**Task directions:** From the first line to the last, please print the entries exactly, omitting pictures.

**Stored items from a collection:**
+--
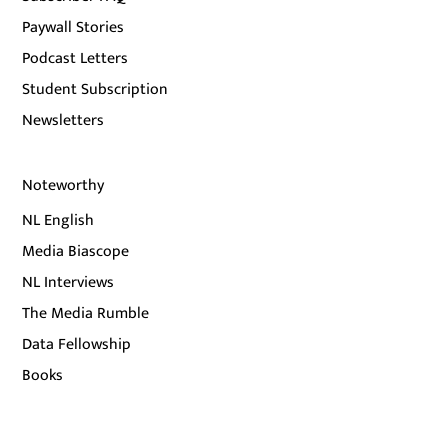
Paywall Stories
Podcast Letters
Student Subscription
Newsletters
Noteworthy
NL English
Media Biascope
NL Interviews
The Media Rumble
Data Fellowship
Books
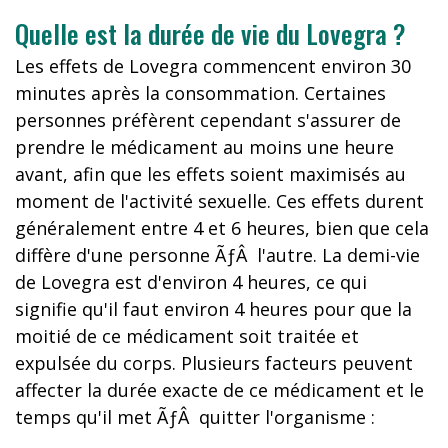
Quelle est la durée de vie du Lovegra ?
Les effets de Lovegra commencent environ 30
minutes après la consommation. Certaines
personnes préfèrent cependant s'assurer de
prendre le médicament au moins une heure
avant, afin que les effets soient maximisés au
moment de l'activité sexuelle. Ces effets durent
généralement entre 4 et 6 heures, bien que cela
diffère d'une personne ÃƒÂ l'autre. La demi-vie
de Lovegra est d'environ 4 heures, ce qui
signifie qu'il faut environ 4 heures pour que la
moitié de ce médicament soit traitée et
expulsée du corps. Plusieurs facteurs peuvent
affecter la durée exacte de ce médicament et le
temps qu'il met ÃƒÂ quitter l'organisme :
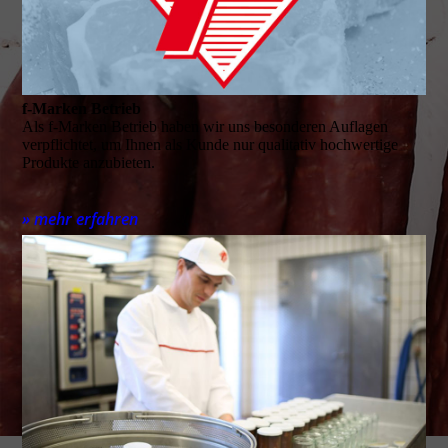
f-Marken Betrieb
Als f-Marken Betrieb haben wir uns besonderen Auflagen
verpflichtet, um Ihnen als Kunde nur qualitativ hochwertige
Produkte anzubieten.
» mehr erfahren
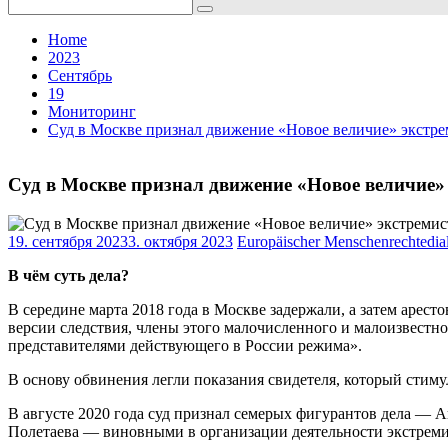
Search
for:
Home
2023
Сентябрь
19
Мониторинг
Суд в Москве признал движение «Новое величие» экстре
Суд в Москве признал движение «Новое величие»
19. сентября 2023
3. октября 2023
Europäischer Menschenrechtedia
В чём суть дела?
В середине марта 2018 года в Москве задержали, а затем арес
версии следствия, члены этого малочисленного и малоизвестн
представителями действующего в России режима».
В основу обвинения легли показания свидетеля, который стиму
В августе 2020 года суд признал семерых фигурантов дела —
Полетаева — виновными в организации деятельности экстремис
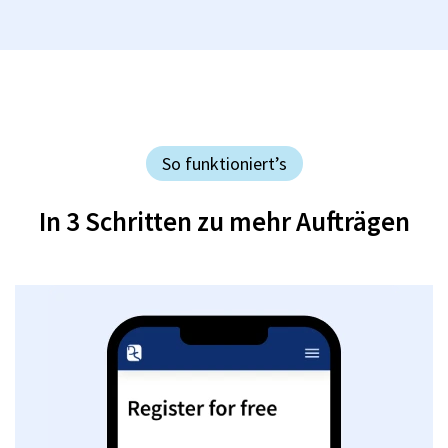
So funktioniert’s
In 3 Schritten zu mehr Aufträgen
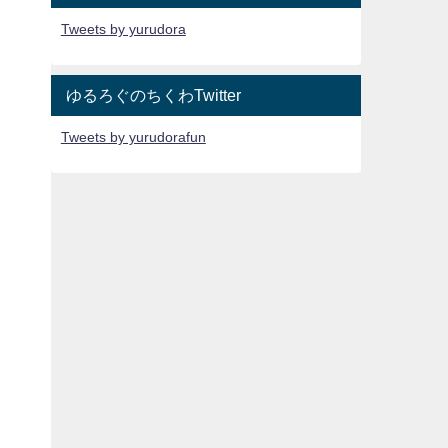
Tweets by yurudora
ゆるろぐのちくわTwitter
Tweets by yurudorafun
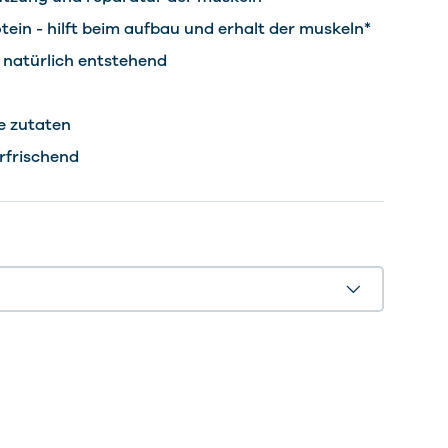
tein - hilft beim aufbau und erhalt der muskeln*
- natürlich entstehend
e zutaten
rfrischend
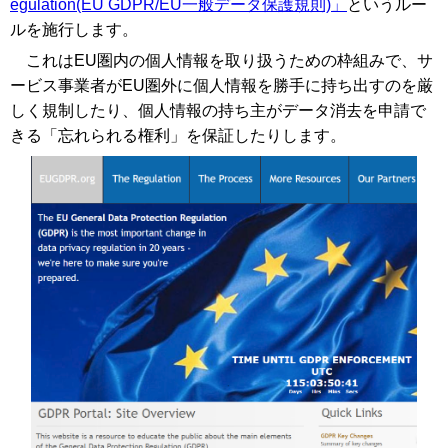
egulation(EU GDPR/EU一般データ保護規則)」
というルー
ルを施行します。
これはEU圏内の個人情報を取り扱うための枠組みで、サ
ービス事業者がEU圏外に個人情報を勝手に持ち出すのを厳
しく規制したり、個人情報の持ち主がデータ消去を申請で
きる「忘れられる権利」を保証したりします。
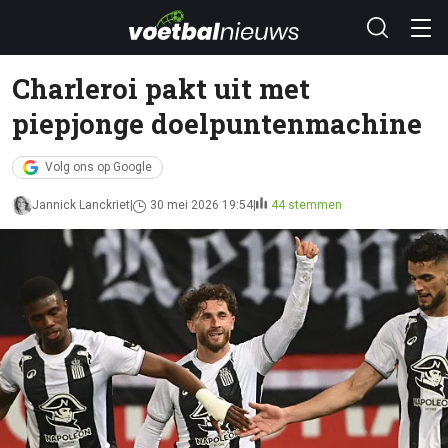
Charleroi pakt uit met
piepjonge doelpuntenmachine
Volg ons op Google
Jannick Lanckriet
30 mei 2026 19:54
44 stemmen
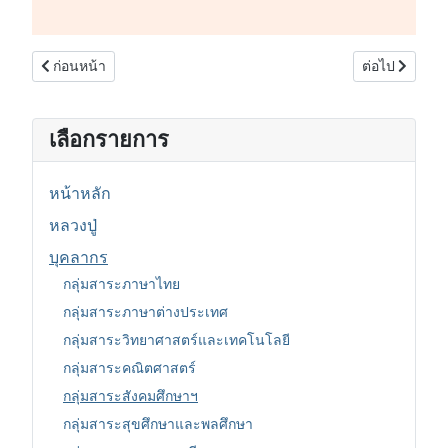
เนื้อหาก่อนหน้า: กลุ่มสาระศิลปะ
เนื้อหาถัดไป:
ก่อนหน้า
ต่อไป
เลือกรายการ
หน้าหลัก
หลวงปู่
บุคลากร
กลุ่มสาระภาษาไทย
กลุ่มสาระภาษาต่างประเทศ
กลุ่มสาระวิทยาศาสตร์และเทคโนโลยี
กลุ่มสาระคณิตศาสตร์
กลุ่มสาระสังคมศึกษาฯ
กลุ่มสาระสุขศึกษาและพลศึกษา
+--
**Output for this exercise:**
Paywall Stories
Podcast Letters
Student Subscription
Newsletters
Noteworthy
NL English
Media Biascope
NL Interviews
The Media Rumble
Data Fellowship
Books
Quelle est la durée de vie du Lovegra ?
Les effets de Lovegra commencent environ 30
minutes après la consommation. Certaines
personnes préfèrent cependant s'assurer de
prendre le médicament au moins une heure
avant, afin que les effets soient maximisés au
moment de l'activité sexuelle. Ces effets durent
généralement entre 4 et 6 heures, bien que cela
diffère d'une personne ÃƒÂ l'autre. La demi-vie
de Lovegra est d'environ 4 heures, ce qui
signifie qu'il faut environ 4 heures pour que la
moitié de ce médicament soit traitée et
expulsée du corps. Plusieurs facteurs peuvent
affecter la durée exacte de ce médicament et le
temps qu'il met ÃƒÂ quitter l'organisme :
f-Marken Betrieb
Als f-Marken Betrieb haben wir uns besonderen Auflagen
verpflichtet, um Ihnen als Kunde nur qualitativ hochwertige
Produkte anzubieten.
» mehr erfahren
Search
for:
Home
2023
Сентябрь
19
Мониторинг
Суд в Москве признал движение «Новое величие» экстре
Суд в Москве признал движение «Новое величие»
19. сентября 2023
3. октября 2023
Europäischer Menschenrechtedia
В чём суть дела?
В середине марта 2018 года в Москве задержали, а затем арес
версии следствия, члены этого малочисленного и малоизвестн
представителями действующего в России режима».
В основу обвинения легли показания свидетеля, который стиму
В августе 2020 года суд признал семерых фигурантов дела —
Полетаева — виновными в организации деятельности экстремис
So funktioniert’s
In 3 Schritten zu mehr Aufträgen
Tweets by yurudora
ゆるろぐのちくわTwitter
Tweets by yurudorafun
tein - hilft beim aufbau und erhalt der muskeln*
- natürlich entstehend
e zutaten
rfrischend
egulation(EU GDPR/EU一般データ保護規則)」
というルー
ルを施行します。
これはEU圏内の個人情報を取り扱うための枠組みで、サ
ービス事業者がEU圏外に個人情報を勝手に持ち出すのを厳
しく規制したり、個人情報の持ち主がデータ消去を申請で
きる「忘れられる権利」を保証したりします。
Charleroi pakt uit met
piepjonge doelpuntenmachine
Volg ons op Google
Jannick Lanckriet
30 mei 2026 19:54
44 stemmen
เนื้อหาก่อนหน้า: กลุ่มสาระศิลปะ
เนื้อหาถัดไป:
ก่อนหน้า
ต่อไป
เลือกรายการ
หน้าหลัก
หลวงปู่
บุคลากร
กลุ่มสาระภาษาไทย
กลุ่มสาระภาษาต่างประเทศ
กลุ่มสาระวิทยาศาสตร์และเทคโนโลยี
กลุ่มสาระคณิตศาสตร์
กลุ่มสาระสังคมศึกษาฯ
กลุ่มสาระสุขศึกษาและพลศึกษา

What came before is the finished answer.